Red sex link will be yellow chicks that grow up red with white leakage, black sex link will be black chicks with no head spot. A red bird is mated over a white for red sex link and over a barred for black sex links. But as a rule sex links sold at feed stores are all pullets. The hatchery does not send males as they are 100% sexable and sold as layers.
 
Where will you be getting your birds? A hatchery, feed store, or other? If you have a specific hatchery we can tell you which to order if we know the hatchery. If from a feed store, well good luck. Each feed store is different to a certain extent, even if they are the same national chain. Some feed store people are more knowledgeable than other, but if you talk to them they might know what you are talking about. They should have a bin labelled “pullets” but whether these are sex links or not, who knows. They might, they might not.

Sex links are made by selectively breeding certain colors and patterns. Because of dominant/recessive genes if the parents are set up correctly genetically you can identify the sex of chicks at hatch. With red sex links the male chicks have yellow down and the females are red.

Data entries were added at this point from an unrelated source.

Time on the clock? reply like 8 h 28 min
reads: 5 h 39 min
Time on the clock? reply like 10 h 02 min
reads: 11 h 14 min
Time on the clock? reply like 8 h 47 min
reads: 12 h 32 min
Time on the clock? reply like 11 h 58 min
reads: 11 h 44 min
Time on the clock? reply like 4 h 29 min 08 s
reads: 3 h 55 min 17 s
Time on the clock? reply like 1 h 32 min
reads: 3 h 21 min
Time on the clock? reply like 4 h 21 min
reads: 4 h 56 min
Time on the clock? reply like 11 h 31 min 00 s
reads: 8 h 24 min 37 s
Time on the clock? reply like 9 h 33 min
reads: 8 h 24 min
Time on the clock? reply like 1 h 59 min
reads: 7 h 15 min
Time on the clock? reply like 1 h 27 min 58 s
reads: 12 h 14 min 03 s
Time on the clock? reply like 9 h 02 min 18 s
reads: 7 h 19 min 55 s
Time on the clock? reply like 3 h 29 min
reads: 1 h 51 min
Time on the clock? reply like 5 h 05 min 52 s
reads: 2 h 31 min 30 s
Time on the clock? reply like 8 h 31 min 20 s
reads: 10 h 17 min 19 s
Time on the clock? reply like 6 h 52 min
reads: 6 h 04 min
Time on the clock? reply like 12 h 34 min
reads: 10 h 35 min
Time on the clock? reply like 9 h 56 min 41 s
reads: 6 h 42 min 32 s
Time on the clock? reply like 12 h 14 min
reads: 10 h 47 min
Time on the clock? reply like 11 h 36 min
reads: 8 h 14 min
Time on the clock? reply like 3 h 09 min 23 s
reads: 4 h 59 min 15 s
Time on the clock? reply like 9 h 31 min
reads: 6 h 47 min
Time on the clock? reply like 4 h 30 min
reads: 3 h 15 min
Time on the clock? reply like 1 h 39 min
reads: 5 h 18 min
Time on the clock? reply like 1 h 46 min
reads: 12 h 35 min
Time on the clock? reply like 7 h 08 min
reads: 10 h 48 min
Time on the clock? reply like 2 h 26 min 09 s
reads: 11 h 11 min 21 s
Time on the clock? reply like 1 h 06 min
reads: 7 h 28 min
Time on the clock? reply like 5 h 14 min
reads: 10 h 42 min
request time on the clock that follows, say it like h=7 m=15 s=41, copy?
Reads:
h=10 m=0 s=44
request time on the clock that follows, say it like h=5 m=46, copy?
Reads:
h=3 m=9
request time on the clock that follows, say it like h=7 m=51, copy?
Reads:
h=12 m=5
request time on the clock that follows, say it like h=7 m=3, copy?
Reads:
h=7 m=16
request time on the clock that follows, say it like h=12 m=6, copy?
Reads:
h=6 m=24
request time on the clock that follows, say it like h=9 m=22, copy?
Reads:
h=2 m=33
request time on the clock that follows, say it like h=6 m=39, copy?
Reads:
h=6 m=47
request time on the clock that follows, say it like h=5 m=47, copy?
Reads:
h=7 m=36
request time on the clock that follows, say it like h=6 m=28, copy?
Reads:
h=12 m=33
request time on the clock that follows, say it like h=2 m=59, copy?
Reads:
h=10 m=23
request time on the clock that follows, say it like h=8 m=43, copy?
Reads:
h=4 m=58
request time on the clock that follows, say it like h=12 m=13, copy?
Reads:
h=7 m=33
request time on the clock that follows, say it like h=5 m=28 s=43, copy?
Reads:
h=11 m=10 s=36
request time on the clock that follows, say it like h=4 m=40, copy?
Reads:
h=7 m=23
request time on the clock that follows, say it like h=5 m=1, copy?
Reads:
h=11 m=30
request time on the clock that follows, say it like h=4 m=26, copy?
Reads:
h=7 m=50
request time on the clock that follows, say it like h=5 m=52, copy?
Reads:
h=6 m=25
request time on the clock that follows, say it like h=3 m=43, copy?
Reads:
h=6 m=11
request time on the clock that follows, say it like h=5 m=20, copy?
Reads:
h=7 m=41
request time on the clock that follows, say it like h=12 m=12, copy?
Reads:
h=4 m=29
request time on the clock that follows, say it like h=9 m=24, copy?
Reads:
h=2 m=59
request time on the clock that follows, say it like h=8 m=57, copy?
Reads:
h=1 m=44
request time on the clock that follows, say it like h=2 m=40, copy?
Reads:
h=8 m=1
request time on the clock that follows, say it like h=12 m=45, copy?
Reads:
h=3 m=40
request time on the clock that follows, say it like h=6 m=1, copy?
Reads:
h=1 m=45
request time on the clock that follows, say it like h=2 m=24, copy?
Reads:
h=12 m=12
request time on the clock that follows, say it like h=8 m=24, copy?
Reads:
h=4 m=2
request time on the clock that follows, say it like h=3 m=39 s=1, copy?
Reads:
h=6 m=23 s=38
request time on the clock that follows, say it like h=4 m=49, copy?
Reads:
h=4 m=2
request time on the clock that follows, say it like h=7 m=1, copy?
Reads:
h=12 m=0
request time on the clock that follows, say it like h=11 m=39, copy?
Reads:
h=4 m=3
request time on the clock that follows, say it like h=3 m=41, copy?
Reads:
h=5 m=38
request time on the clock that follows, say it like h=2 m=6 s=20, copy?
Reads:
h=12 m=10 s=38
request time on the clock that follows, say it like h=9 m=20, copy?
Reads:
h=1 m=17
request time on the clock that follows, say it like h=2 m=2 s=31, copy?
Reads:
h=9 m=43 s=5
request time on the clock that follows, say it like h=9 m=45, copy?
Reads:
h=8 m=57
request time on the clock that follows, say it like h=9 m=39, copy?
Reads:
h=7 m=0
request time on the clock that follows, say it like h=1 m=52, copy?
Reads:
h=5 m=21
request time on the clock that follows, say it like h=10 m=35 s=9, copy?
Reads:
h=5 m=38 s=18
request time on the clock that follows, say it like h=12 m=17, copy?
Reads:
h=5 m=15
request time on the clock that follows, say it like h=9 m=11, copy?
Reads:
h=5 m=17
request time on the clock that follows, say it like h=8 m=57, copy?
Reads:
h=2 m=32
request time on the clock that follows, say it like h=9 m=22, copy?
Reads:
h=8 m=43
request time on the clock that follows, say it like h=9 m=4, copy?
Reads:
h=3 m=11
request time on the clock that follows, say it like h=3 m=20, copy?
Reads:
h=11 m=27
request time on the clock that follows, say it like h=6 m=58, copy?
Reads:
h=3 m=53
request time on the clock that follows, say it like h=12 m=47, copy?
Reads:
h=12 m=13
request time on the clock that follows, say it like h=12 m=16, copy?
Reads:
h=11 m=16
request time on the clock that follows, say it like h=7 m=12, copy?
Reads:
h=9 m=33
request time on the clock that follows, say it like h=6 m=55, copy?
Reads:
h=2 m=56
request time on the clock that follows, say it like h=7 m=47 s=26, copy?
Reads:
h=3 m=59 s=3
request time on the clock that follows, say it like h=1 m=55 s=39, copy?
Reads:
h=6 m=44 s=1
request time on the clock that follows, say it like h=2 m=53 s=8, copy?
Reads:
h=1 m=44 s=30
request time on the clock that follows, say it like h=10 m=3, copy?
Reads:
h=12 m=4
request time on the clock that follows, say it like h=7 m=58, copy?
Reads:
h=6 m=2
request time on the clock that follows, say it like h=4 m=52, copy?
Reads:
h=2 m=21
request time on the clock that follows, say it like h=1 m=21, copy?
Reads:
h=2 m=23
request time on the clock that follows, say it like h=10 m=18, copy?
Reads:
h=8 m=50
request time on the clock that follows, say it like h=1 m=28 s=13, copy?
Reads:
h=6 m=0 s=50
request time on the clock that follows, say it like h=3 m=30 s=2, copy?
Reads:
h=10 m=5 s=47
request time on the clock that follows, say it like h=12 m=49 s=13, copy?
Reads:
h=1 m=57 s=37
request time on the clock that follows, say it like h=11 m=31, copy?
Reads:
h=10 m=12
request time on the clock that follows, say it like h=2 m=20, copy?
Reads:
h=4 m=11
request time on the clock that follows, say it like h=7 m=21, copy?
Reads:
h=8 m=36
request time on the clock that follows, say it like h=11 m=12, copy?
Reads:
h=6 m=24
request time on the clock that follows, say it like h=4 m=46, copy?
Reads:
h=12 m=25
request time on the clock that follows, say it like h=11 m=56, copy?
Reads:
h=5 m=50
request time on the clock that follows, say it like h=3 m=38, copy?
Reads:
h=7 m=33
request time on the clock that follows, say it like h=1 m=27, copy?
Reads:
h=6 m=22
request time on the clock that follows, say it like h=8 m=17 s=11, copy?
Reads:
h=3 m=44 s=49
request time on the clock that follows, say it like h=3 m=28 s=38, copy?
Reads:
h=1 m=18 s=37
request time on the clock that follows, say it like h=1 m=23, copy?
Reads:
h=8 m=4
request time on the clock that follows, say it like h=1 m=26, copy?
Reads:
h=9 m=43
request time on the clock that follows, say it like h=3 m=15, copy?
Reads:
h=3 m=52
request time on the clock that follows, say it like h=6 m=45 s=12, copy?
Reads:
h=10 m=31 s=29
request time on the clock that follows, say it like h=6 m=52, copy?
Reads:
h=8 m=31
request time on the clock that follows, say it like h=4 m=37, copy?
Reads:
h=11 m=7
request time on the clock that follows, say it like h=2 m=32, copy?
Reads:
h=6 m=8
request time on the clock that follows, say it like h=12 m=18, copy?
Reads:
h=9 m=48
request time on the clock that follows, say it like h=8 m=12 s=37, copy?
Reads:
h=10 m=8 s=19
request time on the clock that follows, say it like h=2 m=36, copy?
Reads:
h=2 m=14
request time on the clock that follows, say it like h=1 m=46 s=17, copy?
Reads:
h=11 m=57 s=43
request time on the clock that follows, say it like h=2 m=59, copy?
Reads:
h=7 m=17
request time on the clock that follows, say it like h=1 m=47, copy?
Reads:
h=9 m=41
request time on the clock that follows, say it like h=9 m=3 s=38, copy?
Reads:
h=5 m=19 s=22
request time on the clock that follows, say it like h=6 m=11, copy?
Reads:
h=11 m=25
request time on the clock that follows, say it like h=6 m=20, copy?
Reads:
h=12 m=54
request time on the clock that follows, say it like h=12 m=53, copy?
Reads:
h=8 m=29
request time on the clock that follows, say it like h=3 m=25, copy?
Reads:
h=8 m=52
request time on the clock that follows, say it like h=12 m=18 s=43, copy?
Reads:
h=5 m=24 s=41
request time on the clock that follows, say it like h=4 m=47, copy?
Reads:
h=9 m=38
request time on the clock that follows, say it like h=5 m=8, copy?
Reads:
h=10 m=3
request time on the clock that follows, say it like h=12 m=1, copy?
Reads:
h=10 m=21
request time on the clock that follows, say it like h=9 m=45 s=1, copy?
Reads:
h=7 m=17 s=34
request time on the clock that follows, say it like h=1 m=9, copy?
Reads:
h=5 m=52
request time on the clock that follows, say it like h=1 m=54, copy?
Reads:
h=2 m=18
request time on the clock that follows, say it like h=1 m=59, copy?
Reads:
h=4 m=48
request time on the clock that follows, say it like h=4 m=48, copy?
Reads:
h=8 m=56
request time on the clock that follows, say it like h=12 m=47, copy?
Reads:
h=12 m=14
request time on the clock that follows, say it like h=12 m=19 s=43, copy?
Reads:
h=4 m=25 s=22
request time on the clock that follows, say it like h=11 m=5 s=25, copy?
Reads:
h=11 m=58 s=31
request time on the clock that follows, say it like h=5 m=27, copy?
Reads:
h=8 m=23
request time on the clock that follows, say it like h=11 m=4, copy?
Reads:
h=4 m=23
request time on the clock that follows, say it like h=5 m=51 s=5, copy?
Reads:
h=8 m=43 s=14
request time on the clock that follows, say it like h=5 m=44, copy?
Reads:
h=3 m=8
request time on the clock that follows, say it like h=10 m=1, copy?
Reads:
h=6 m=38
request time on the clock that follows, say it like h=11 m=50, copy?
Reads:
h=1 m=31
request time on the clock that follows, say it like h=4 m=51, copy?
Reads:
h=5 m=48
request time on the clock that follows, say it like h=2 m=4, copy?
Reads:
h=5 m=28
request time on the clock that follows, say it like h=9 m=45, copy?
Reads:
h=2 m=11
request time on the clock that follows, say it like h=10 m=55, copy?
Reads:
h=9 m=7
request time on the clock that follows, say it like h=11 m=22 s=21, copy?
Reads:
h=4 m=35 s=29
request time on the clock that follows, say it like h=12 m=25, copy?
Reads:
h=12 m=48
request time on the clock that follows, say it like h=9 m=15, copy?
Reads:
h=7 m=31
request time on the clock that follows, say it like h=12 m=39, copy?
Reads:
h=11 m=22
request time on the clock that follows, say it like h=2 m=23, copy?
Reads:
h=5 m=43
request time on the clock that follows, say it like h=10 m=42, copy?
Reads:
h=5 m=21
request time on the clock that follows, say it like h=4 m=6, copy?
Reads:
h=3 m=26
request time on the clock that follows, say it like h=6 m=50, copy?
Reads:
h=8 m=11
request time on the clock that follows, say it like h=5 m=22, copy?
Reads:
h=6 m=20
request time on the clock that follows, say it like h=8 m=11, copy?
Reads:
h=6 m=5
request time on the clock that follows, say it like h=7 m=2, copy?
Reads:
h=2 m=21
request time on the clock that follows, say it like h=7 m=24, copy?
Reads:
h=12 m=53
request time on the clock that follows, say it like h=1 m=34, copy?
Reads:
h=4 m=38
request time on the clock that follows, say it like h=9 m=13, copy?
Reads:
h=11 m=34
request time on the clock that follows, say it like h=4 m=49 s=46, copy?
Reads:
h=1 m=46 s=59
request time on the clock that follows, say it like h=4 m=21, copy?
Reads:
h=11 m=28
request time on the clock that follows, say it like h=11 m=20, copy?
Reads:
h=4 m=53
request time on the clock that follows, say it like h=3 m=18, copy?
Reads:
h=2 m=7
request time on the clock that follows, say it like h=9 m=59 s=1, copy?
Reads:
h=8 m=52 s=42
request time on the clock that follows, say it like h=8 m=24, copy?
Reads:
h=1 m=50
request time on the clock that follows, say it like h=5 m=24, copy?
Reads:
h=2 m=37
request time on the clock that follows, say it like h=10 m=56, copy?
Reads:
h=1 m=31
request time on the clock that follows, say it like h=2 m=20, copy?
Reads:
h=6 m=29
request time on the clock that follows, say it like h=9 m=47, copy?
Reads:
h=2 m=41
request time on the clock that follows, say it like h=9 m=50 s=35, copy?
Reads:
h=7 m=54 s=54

With black sex links the males have a spot on their head while the hens have solid black down on their heads.

I use that rolling replacement system Egghead is talking about. Production per hen varies by individual hen, by their age, and by time of year. On the scale we operate on you will not be able to maintain a steady supply of eggs, it varies too much for different reasons. At peak lay you will get a lot of eggs, but at the off season production can drop a lot. At peak lay 7 hens can possibly give you more than 3 dozen eggs a week, mine do, but other times if they are all the same age you might drop real close to zero, or maybe all the way to zero. It’s one of those trial and error things, try something and see how you need to adjust. That’s where replacement pullets help.